Нисхождение - стр. 13
В больнице я еле уговорил дежурную санитарку пройти, и когда Лера меня увидела пьяного, то не испугалась или пришла в ступор – наоборот, тихонечко засмеялась. От её смеха мне сразу стало так тепло на душе. Я извинился и поцеловал её в щечку, объяснив причину своего опоздания.
Родя тихо сопел во сне. Я сидел рядом с ним и не мог оторвать глаз от этого прелестного создания. Мой сын… До сих пор голове не укладывалось, что это мой сын…
– Знаю, об этом еще рано думать… Но может, через годик-два заведём ещё малыша? Я очень хотела бы девочку. Да и Роде не будет скучно одному.
По спине прошёлся холодок. Я крепко сжал большой палец руки, спрятанный под кроваткой малыша. Ее разговор о будущем ребенке и опьянение придало мне храбрости.
Лучше покончить с этим здесь и сейчас.
– Лера… – тихо начал я. – Я должен сказать тебе кое-что, очень важное.
Я сел на край койки, взял ее худую ладонь в свои руки и почувствовал холодное прикосновение обручального кольца.
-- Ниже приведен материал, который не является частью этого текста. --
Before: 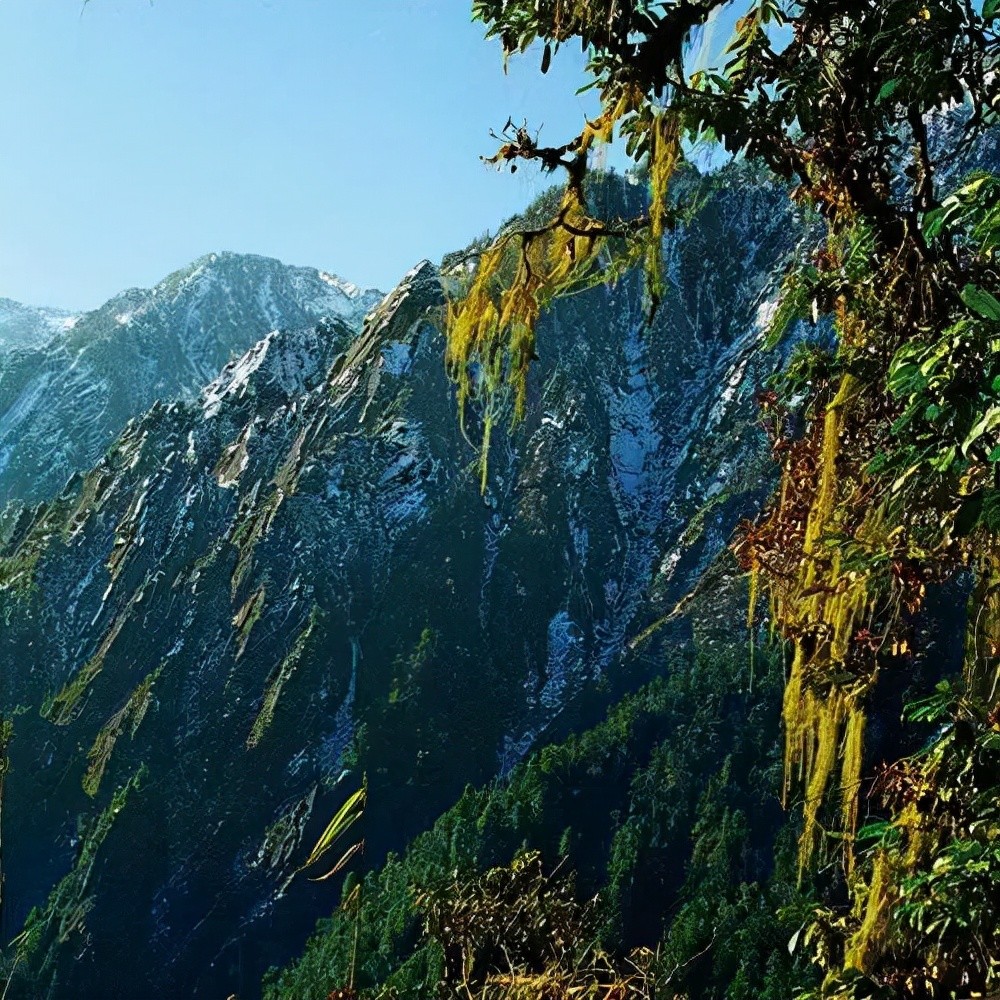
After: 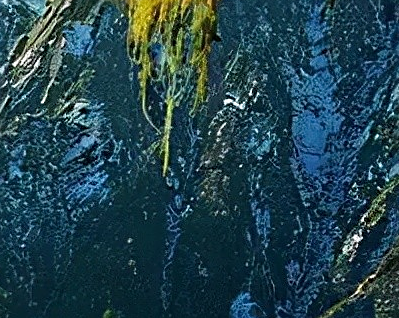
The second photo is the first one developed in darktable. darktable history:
sharpen: on, module defaults
crop: left 31.837%, top 31.93%, right 27.776%, bottom 36.163%
exposure: compensate highlight preservation false
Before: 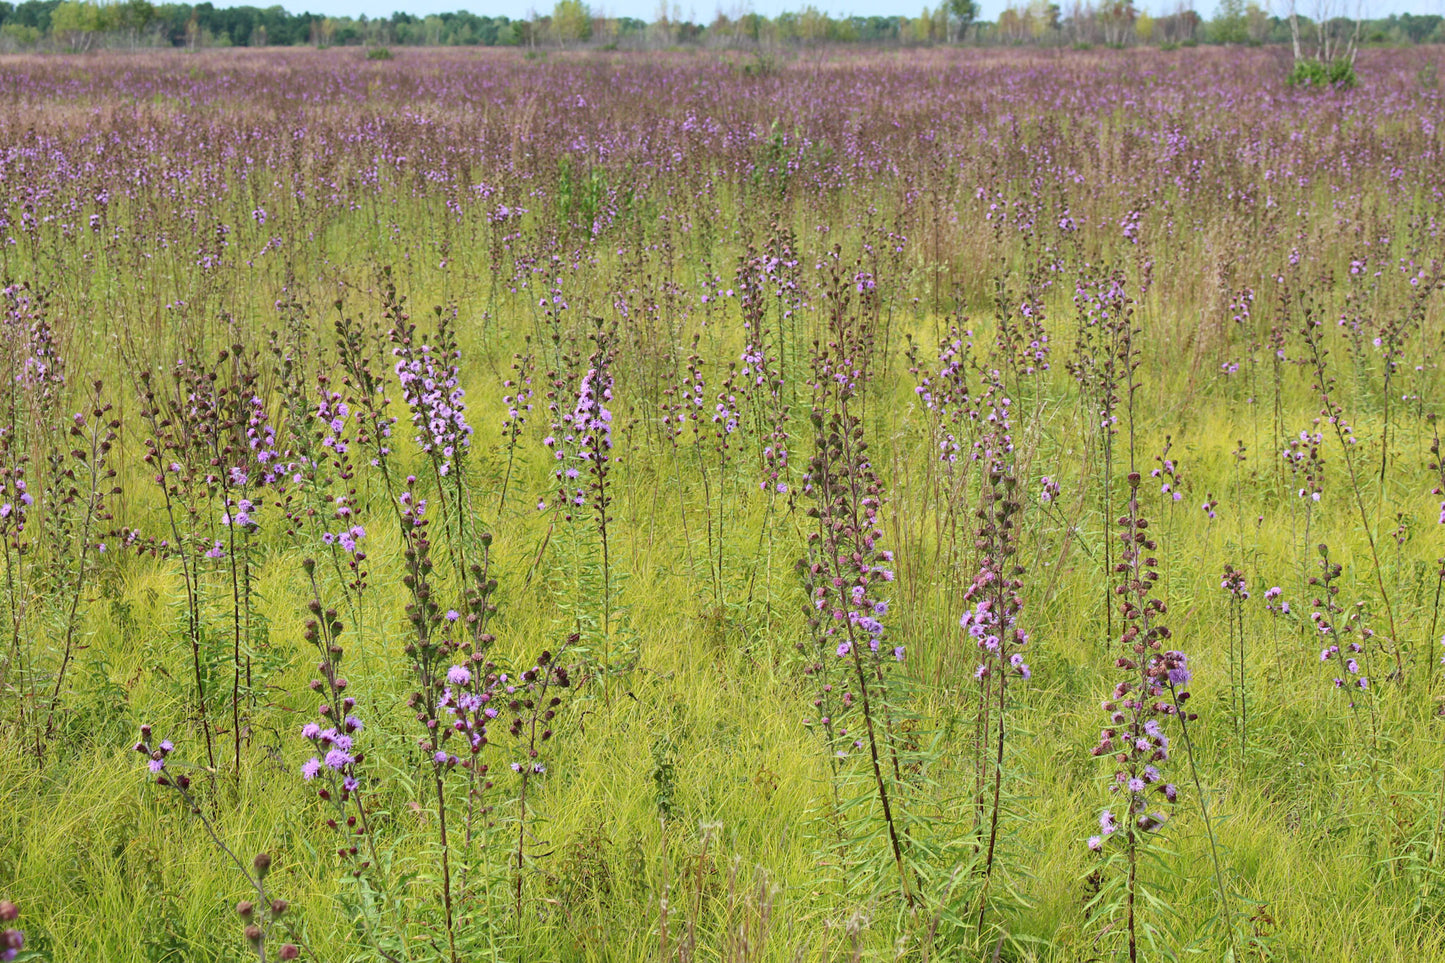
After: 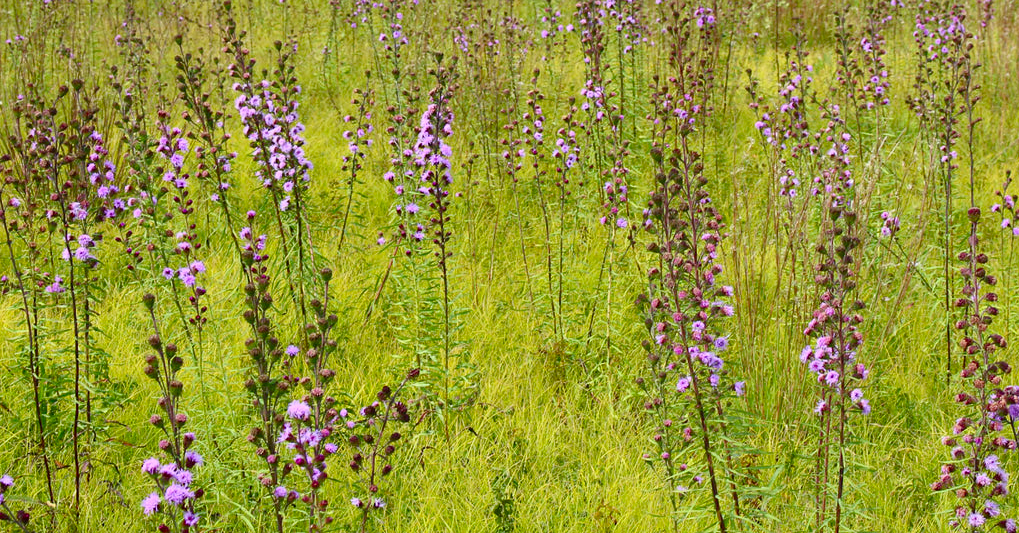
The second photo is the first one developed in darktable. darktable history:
tone equalizer: -7 EV -0.63 EV, -6 EV 1 EV, -5 EV -0.45 EV, -4 EV 0.43 EV, -3 EV 0.41 EV, -2 EV 0.15 EV, -1 EV -0.15 EV, +0 EV -0.39 EV, smoothing diameter 25%, edges refinement/feathering 10, preserve details guided filter
crop: left 11.123%, top 27.61%, right 18.3%, bottom 17.034%
contrast brightness saturation: saturation 0.18
color balance rgb: perceptual saturation grading › global saturation 20%, perceptual saturation grading › highlights -25%, perceptual saturation grading › shadows 25%
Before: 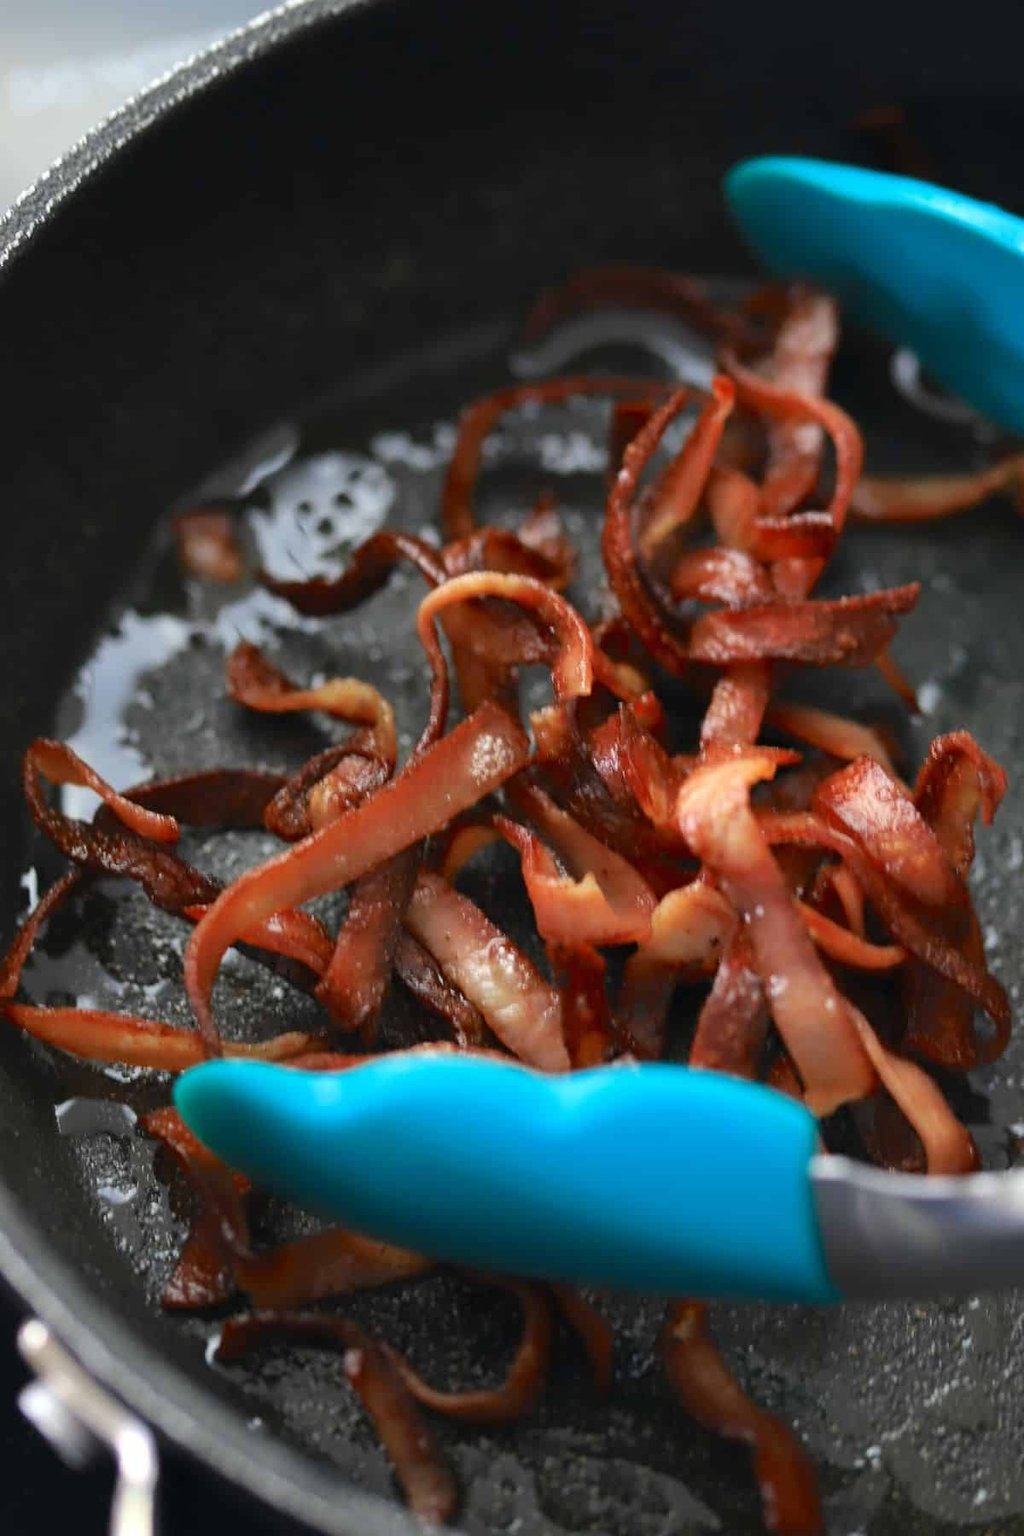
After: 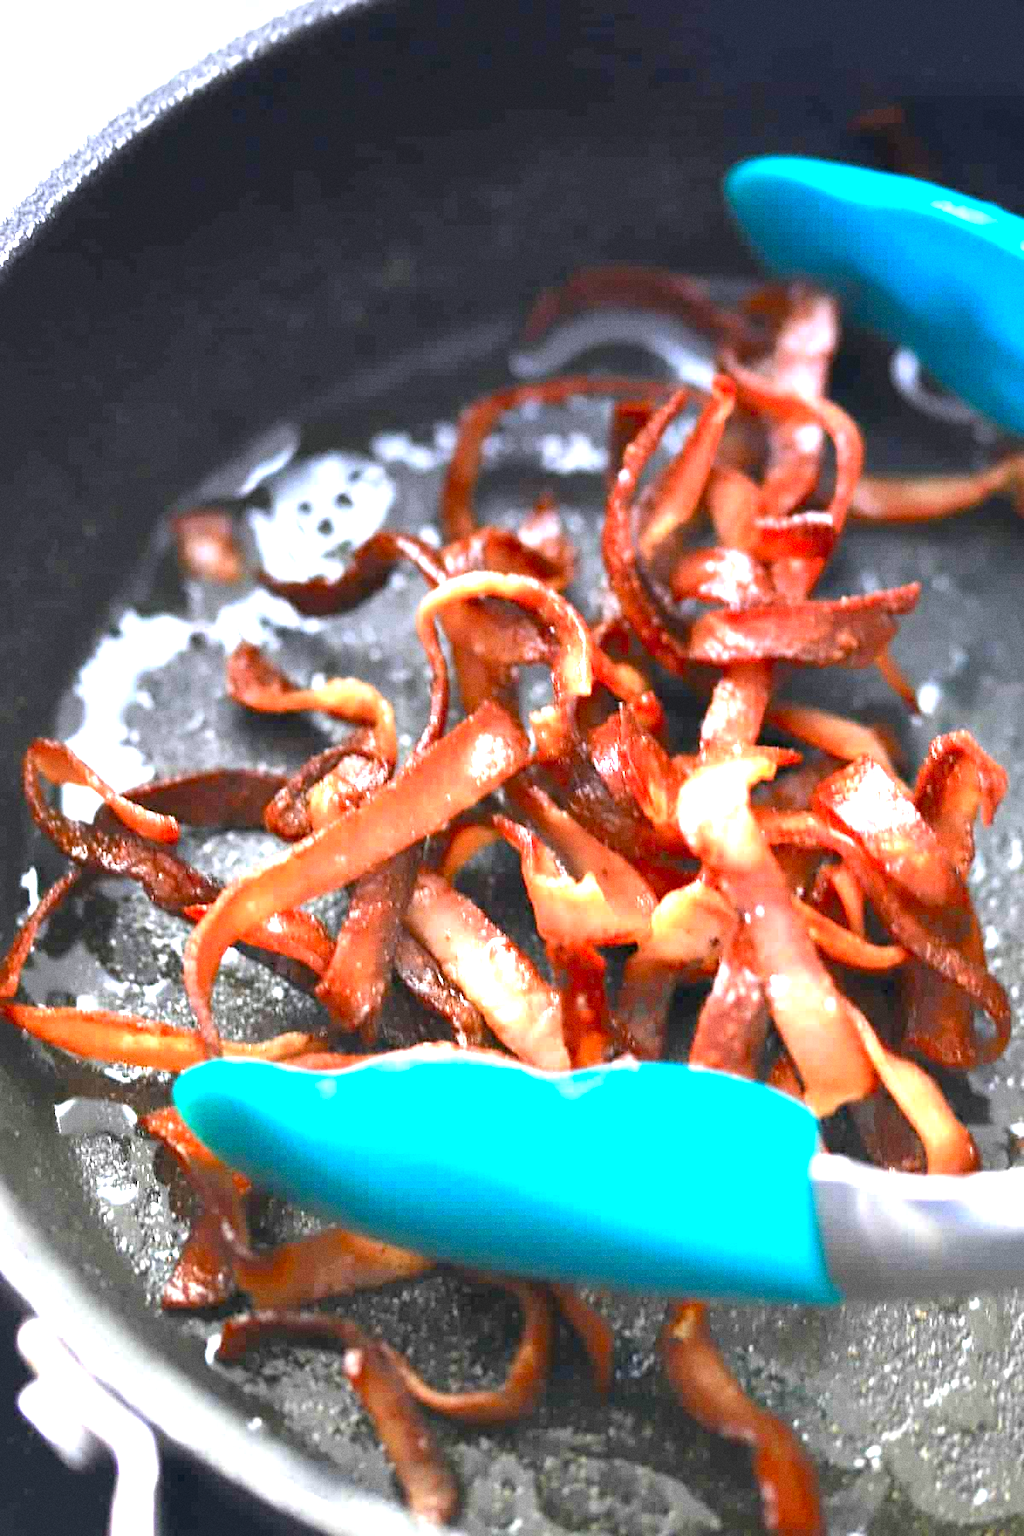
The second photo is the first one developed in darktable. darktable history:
exposure: black level correction 0.001, exposure 2.607 EV, compensate exposure bias true, compensate highlight preservation false
graduated density: hue 238.83°, saturation 50%
vibrance: vibrance 15%
grain: coarseness 0.09 ISO
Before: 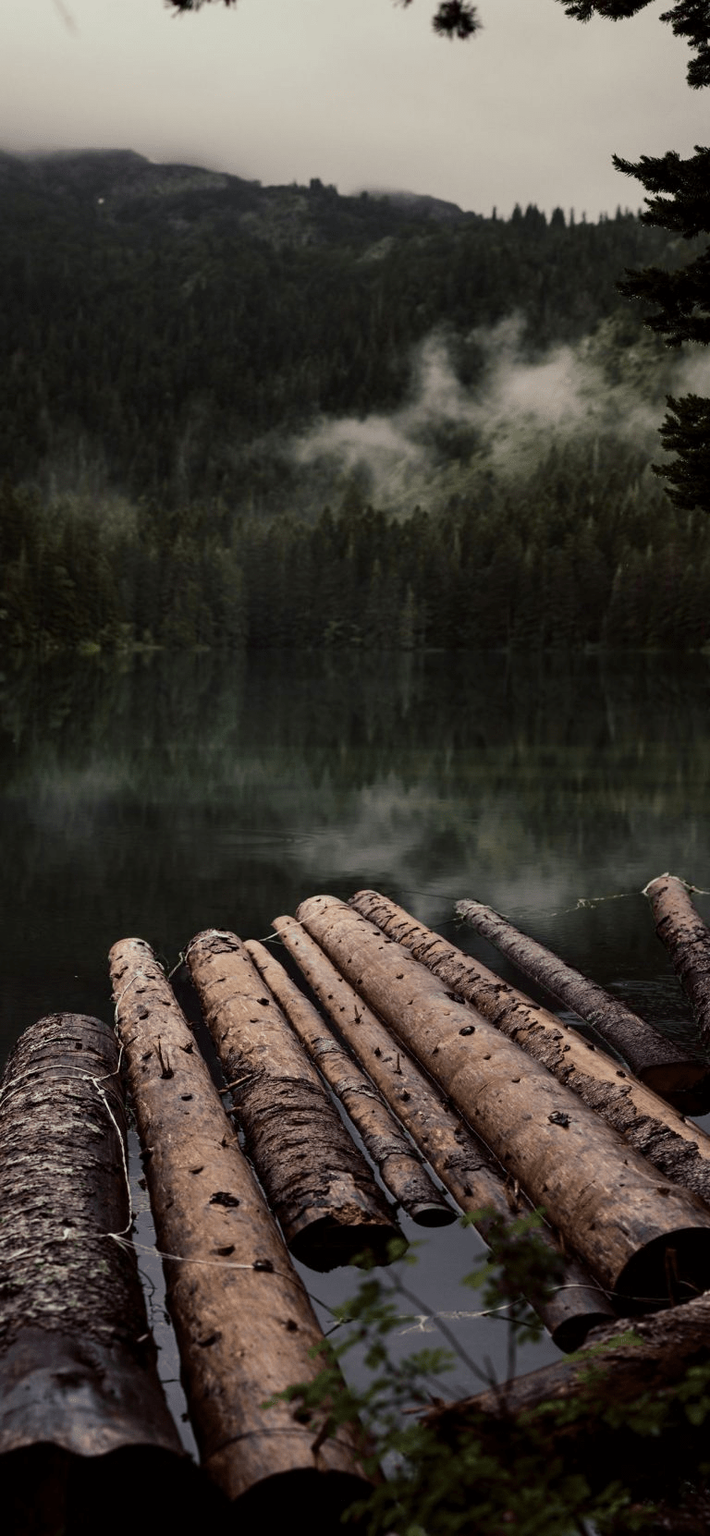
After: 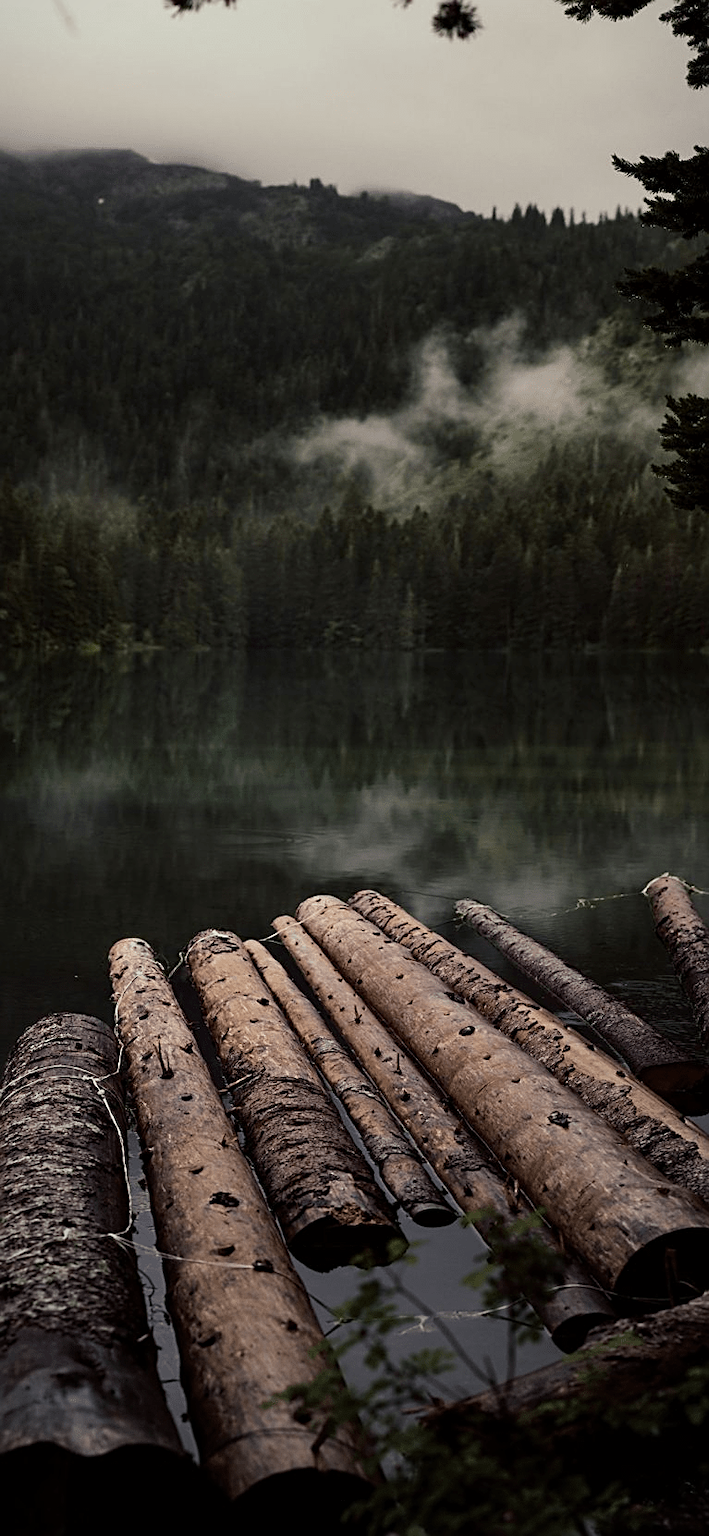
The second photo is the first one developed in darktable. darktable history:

– Ты здесь так долго в больнице не только из-за кесарева. Есть ещё кое-что…
Я не стал вникать в подробности и пересказал лишь факты, сказанные хирургом. Лицо ее по мере моего рассказа становилось все бледнее, а глаза наполнялись слезами. Все это казалось ужасным сном, кошмаром, который должен наконец закончиться. Но, увы, то было лишь его начало.
Лера продолжала смотреть на меня с надеждой. В эти минуты она наверняка думала, что не все так плохо, что возникнуть какие-нибудь осложнения в будущих родах, или ей придётся походить по врачам ещё некоторое время. Однако это надежда угасла как свеча, как только я произнёс:
– Они вырезали у тебя матку.
Её слёзы заставили меня замолчать, да и говорить то мне больше ничего не следовало, она уже и сама всё поняла.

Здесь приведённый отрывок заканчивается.